RECORDED DATA section start

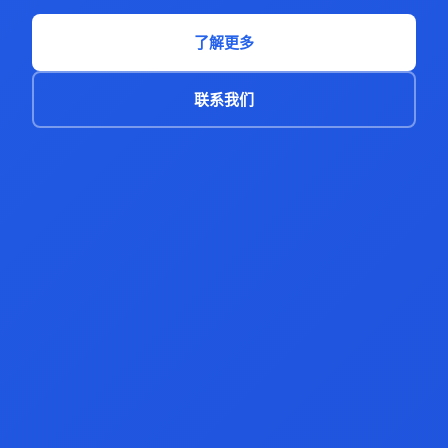
了解更多
联系我们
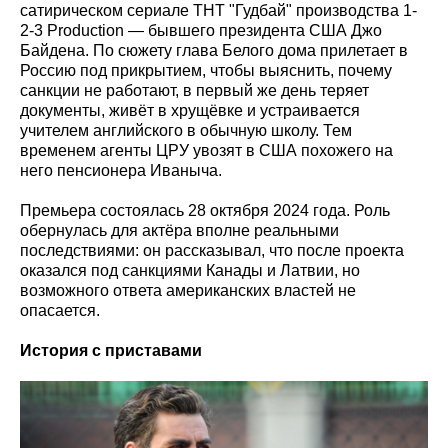
сатирическом сериале ТНТ "Гудбай" производства 1-
2-3 Production — бывшего президента США Джо
Байдена. По сюжету глава Белого дома прилетает в
Россию под прикрытием, чтобы выяснить, почему
санкции не работают, в первый же день теряет
документы, живёт в хрущёвке и устраивается
учителем английского в обычную школу. Тем
временем агенты ЦРУ увозят в США похожего на
него пенсионера Иваныча.
Премьера состоялась 28 октября 2024 года. Роль
обернулась для актёра вполне реальными
последствиями: он рассказывал, что после проекта
оказался под санкциями Канады и Латвии, но
возможного ответа американских властей не
опасается.
История с приставами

RECORDED DATA section end

Output the data exactly, pictures omitted.

■ **OUTPUT BELOW**:
了解更多
联系我们
сатирическом сериале ТНТ "Гудбай" производства 1-
2-3 Production — бывшего президента США Джо
Байдена. По сюжету глава Белого дома прилетает в
Россию под прикрытием, чтобы выяснить, почему
санкции не работают, в первый же день теряет
документы, живёт в хрущёвке и устраивается
учителем английского в обычную школу. Тем
временем агенты ЦРУ увозят в США похожего на
него пенсионера Иваныча.
Премьера состоялась 28 октября 2024 года. Роль
обернулась для актёра вполне реальными
последствиями: он рассказывал, что после проекта
оказался под санкциями Канады и Латвии, но
возможного ответа американских властей не
опасается.
История с приставами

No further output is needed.